All patients must be able to trust doctors with their lives and health. They should all be treated with dignity and respect, regardless of their sexual orientation or gender identity. Our practice is committed to and follows the GMC core guidance principles:
The guidance is clear that doctors must:
- treat you fairly, without discrimination
- work with you to reach decisions about your treatment and care that are right for you
- respect your confidentiality and protect your personal information from improper disclosure.
They must not:
- deny you access to appropriate treatment or services because of their personal beliefs (eg about your sexual orientation, gender identity or trans status)
- express their personal beliefs, including political, religious and moral beliefs, in a way that is likely to cause you distress.

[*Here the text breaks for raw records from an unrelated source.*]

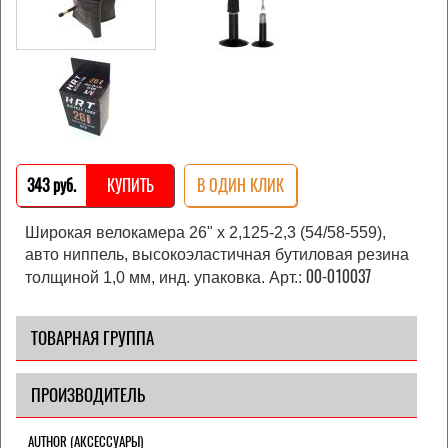
343 pуб.
КУПИТЬ
В ОДИН КЛИК
Широкая велокамера 26" x 2,125-2,3 (54/58-559),
авто ниппель, высокоэластичная бутиловая резина
00-010037
толщиной 1,0 мм, инд. упаковка
. Арт.:
ТОВАРНАЯ ГРУППА
ПРОИЗВОДИТЕЛЬ
AUTHOR (АКСЕССУАРЫ)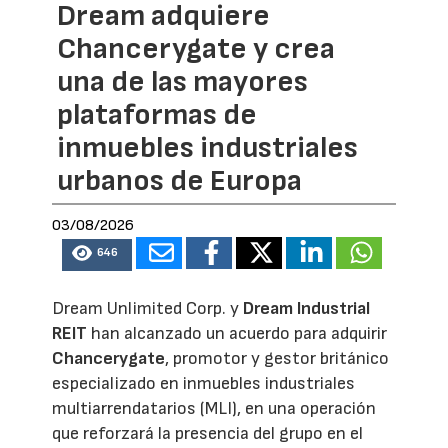
Dream adquiere
Chancerygate y crea
una de las mayores
plataformas de
inmuebles industriales
urbanos de Europa
03/08/2026
646
Dream Unlimited Corp. y
Dream Industrial
REIT
han alcanzado un acuerdo para adquirir
Chancerygate
, promotor y gestor británico
especializado en inmuebles industriales
multiarrendatarios (MLI), en una operación
que reforzará la presencia del grupo en el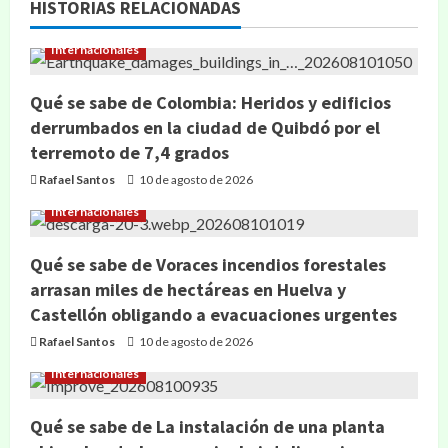
HISTORIAS RELACIONADAS
Internacionales
Qué se sabe de Colombia: Heridos y edificios
derrumbados en la ciudad de Quibdó por el
terremoto de 7,4 grados
Rafael Santos
10 de agosto de 2026
Internacionales
Qué se sabe de Voraces incendios forestales
arrasan miles de hectáreas en Huelva y
Castellón obligando a evacuaciones urgentes
Rafael Santos
10 de agosto de 2026
Internacionales
Qué se sabe de La instalación de una planta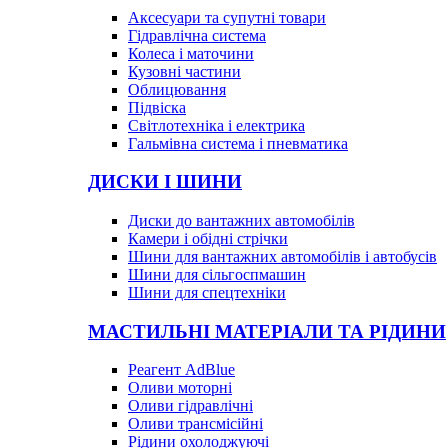
Аксесуари та супутні товари
Гідравлічна система
Колеса і маточини
Кузовні частини
Облицювання
Підвіска
Світлотехніка і електрика
Гальмівна система і пневматика
ДИСКИ І ШИНИ
Диски до вантажних автомобілів
Камери і обідні стрічки
Шини для вантажних автомобілів і автобусів
Шини для сільгоспмашин
Шини для спецтехніки
МАСТИЛЬНІ МАТЕРІАЛИ ТА РІДИНИ
Реагент AdBlue
Оливи моторні
Оливи гідравлічні
Оливи трансмісійні
Рідини охолоджуючі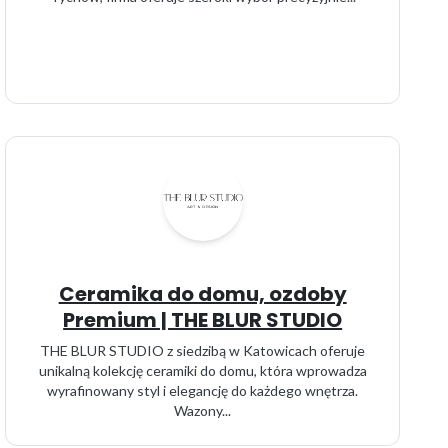
Ceramika do domu, ozdoby
Premium | THE BLUR STUDIO
THE BLUR STUDIO z siedzibą w Katowicach oferuje
unikalną kolekcję ceramiki do domu, która wprowadza
wyrafinowany styl i elegancję do każdego wnętrza.
Wazony...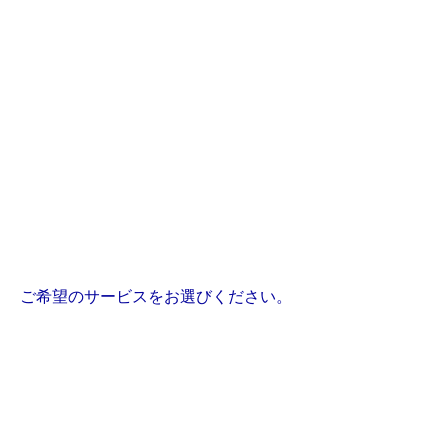
ご希望のサービスをお選びください。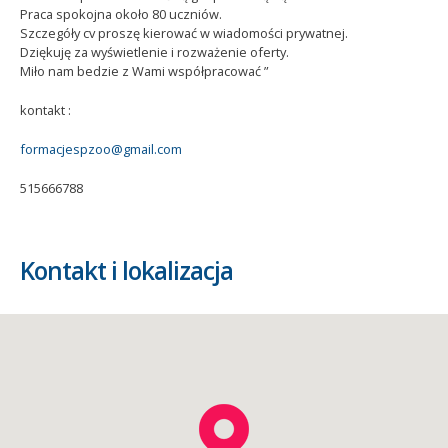
Praca spokojna około 80 uczniów.
Szczegóły cv proszę kierować w wiadomości prywatnej.
Dziękuję za wyświetlenie i rozważenie oferty.
Miło nam bedzie z Wami współpracować ”
kontakt :
formacjespzoo@gmail.com
515666788
Kontakt i lokalizacja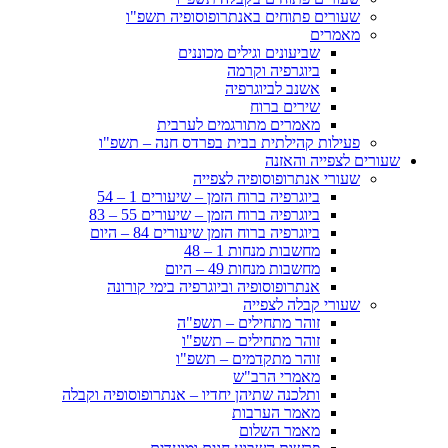
שעורים פתוחים באנתרופוסופיה תשפ"ו
מאמרים
שביעונים וגילים מכוננים
ביוגרפיה וקרמה
אשנב לביוגרפיה
שירים ברוח
מאמרים מתורגמים לערבית
פעילות קהילתית בבית בפרדס חנה – תשפ"ו
שעורים לצפייה והאזנה
שעורי אנתרופוסופיה לצפייה
ביוגרפיה ברוח הזמן – שיעורים 1 – 54
ביוגרפיה ברוח הזמן – שיעורים 55 – 83
ביוגרפיה ברוח הזמן שיעורים 84 – היום
מחשבות מנחות 1 – 48
מחשבות מנחות 49 – היום
אנתרופוסופיה וביוגרפיה בימי קורונה
שעורי קבלה לצפייה
זוהר מתחילים – תשפ"ה
זוהר מתחילים – תשפ"ו
זוהר מתקדמים – תשפ"ו
מאמרי הרב"ש
ותלכנה שתיהן יחדיו – אנתרופוסופיה וקבלה
מאמר הערבות
מאמר השלום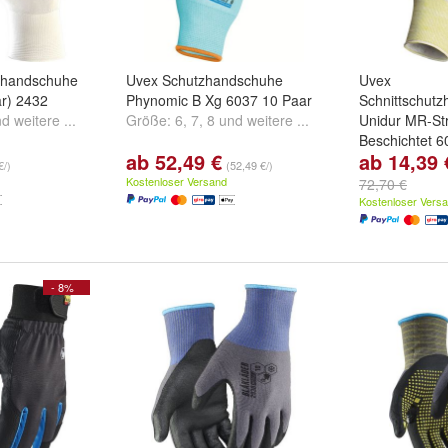
khandschuhe
Uvex Schutzhandschuhe
Uvex
ar) 2432
Phynomic B Xg 6037 10 Paar
Schnittschut
nd
weitere ...
Größe:
6
,
7
,
8
und
weitere ...
Unidur MR-St
Beschichtet 6
ab 52,49 €
ab 14,39 
Größe:
10
,
11
€/)
(52,49 €/)
...
Kostenloser Versand
72,70 €
Kostenloser Vers
- 8%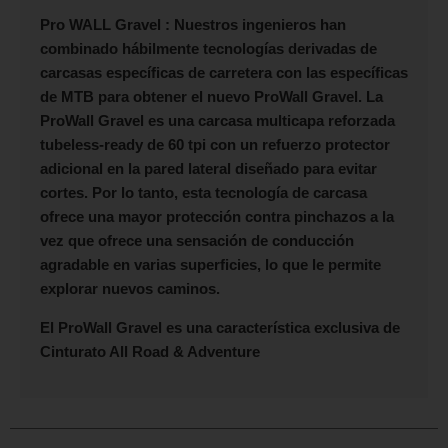
Pro WALL Gravel :
Nuestros ingenieros han
combinado hábilmente tecnologías derivadas de
carcasas específicas de carretera con las específicas
de MTB para obtener el nuevo ProWall Gravel. La
ProWall Gravel es una carcasa multicapa reforzada
tubeless-ready de 60 tpi con un refuerzo protector
adicional en la pared lateral diseñado para evitar
cortes. Por lo tanto, esta tecnología de carcasa
ofrece una mayor protección contra pinchazos a la
vez que ofrece una sensación de conducción
agradable en varias superficies, lo que le permite
explorar nuevos caminos.
El ProWall Gravel es una característica exclusiva de
Cinturato All Road & Adventure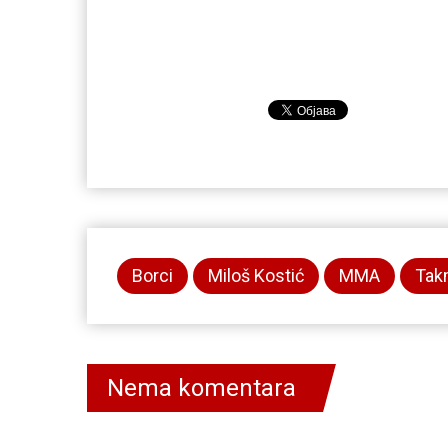
Borci
Miloš Kostić
MMA
Tak
Nema komentara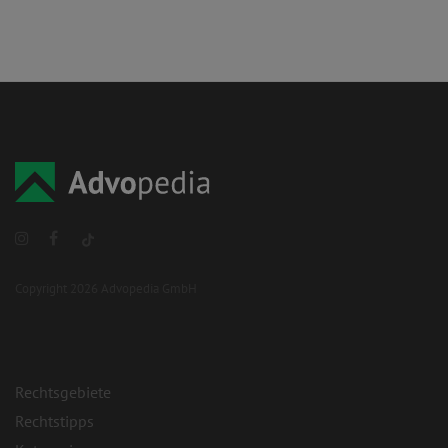
Copyright 2026 Advopedia GmbH
Rechtsgebiete
Rechtstipps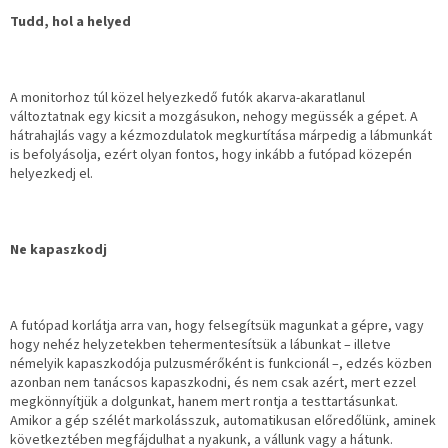
Tudd, hol a helyed
A monitorhoz túl közel helyezkedő futók akarva-akaratlanul
változtatnak egy kicsit a mozgásukon, nehogy megüssék a gépet. A
hátrahajlás vagy a kézmozdulatok megkurtítása márpedig a lábmunkát
is befolyásolja, ezért olyan fontos, hogy inkább a futópad közepén
helyezkedj el.
Ne kapaszkodj
A futópad korlátja arra van, hogy felsegítsük magunkat a gépre, vagy
hogy nehéz helyzetekben tehermentesítsük a lábunkat – illetve
némelyik kapaszkodója pulzusmérőként is funkcionál –, edzés közben
azonban nem tanácsos kapaszkodni, és nem csak azért, mert ezzel
megkönnyítjük a dolgunkat, hanem mert rontja a testtartásunkat.
Amikor a gép szélét markolásszuk, automatikusan előredőlünk, aminek
következtében megfájdulhat a nyakunk, a vállunk vagy a hátunk.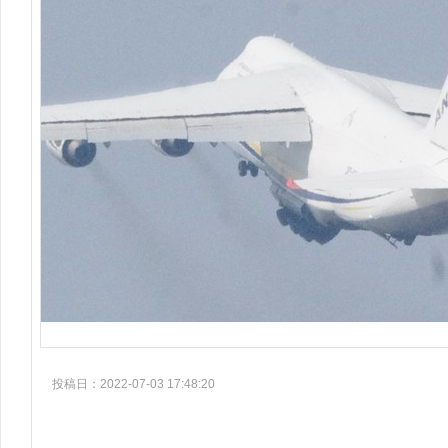
投稿日：2022-07-03 17:48:20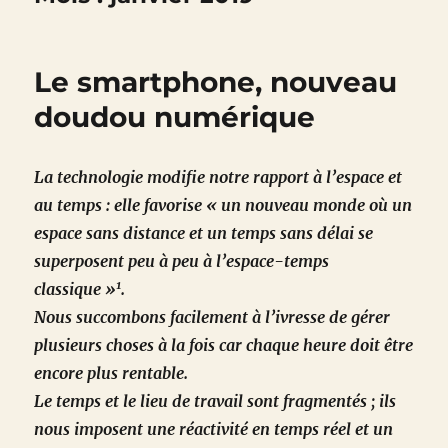
Le smartphone, nouveau
doudou numérique
La technologie modifie notre rapport à l’espace et
au temps : elle favorise « un nouveau monde où un
espace sans distance et un temps sans délai se
superposent peu à peu à l’espace-temps
1
classique »
.
Nous succombons facilement à l’ivresse de gérer
plusieurs choses à la fois car chaque heure doit être
encore plus rentable.
Le temps et le lieu de travail sont fragmentés ; ils
nous imposent une réactivité en temps réel et un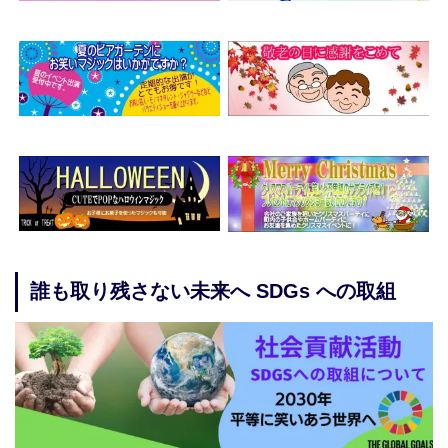
誰も取り残さない未来へ SDGs への取組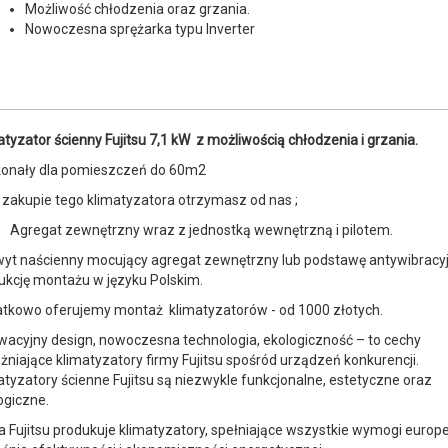
Możliwość chłodzenia oraz grzania.
Nowoczesna sprężarka typu Inverter
atyzator ścienny Fujitsu 7,1 kW z możliwością chłodzenia i grzania.
onały dla pomieszczeń do 60m2
 zakupie tego klimatyzatora otrzymasz od nas ;
Agregat zewnętrzny wraz z jednostką wewnętrzną i pilotem.
yt naścienny mocujący agregat zewnętrzny lub podstawę antywibracyj
rukcję montażu w języku Polskim.
tkowo oferujemy montaż klimatyzatorów - od 1000 złotych.
wacyjny design, nowoczesna technologia, ekologiczność – to cechy
żniające klimatyzatory firmy Fujitsu spośród urządzeń konkurencji.
atyzatory ścienne Fujitsu są niezwykle funkcjonalne, estetyczne oraz
ogiczne.
a Fujitsu produkuje klimatyzatory, spełniające wszystkie wymogi europe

We have a diverse and happy team and expect all employees and clinical staff to be treated with respect and dignity at all times both by patients and colleagues.
Trans and non-binary people’s general health needs are the same as anyone else’s. But trans people may have specific health needs in relation to gender dysphoria.
Your particular needs may be best addressed by transgender health services offered by NHS gender dysphoria clinics (GDCs). We are a practice who refers to the Gender identity clinic (GIC).
Please let reception or your clinician know about any changes to your name and your preferred pronoun so that we may update your medical records appropriately.
Please note that we do not initiate new hormone treatment in the practice and we follow the GMC guidance related to this; This advice reaffirms that GPs should approach shared care and collaboration with gender identity
specialists in the same way as they would any other specialist. Which means we work in conjunction with the principles which underpin shared care as set out by the GMC in Good practice in prescribing and managing medicines and devices.
Please note that participating in a formal shared care agreement is voluntary, subject to a self-assessment of personal competence, and requires the agreement of all parties, including the patient. GPs can only prescribe within their own expertise and reserve the right to signpost to more appropriate specialists without prescribing.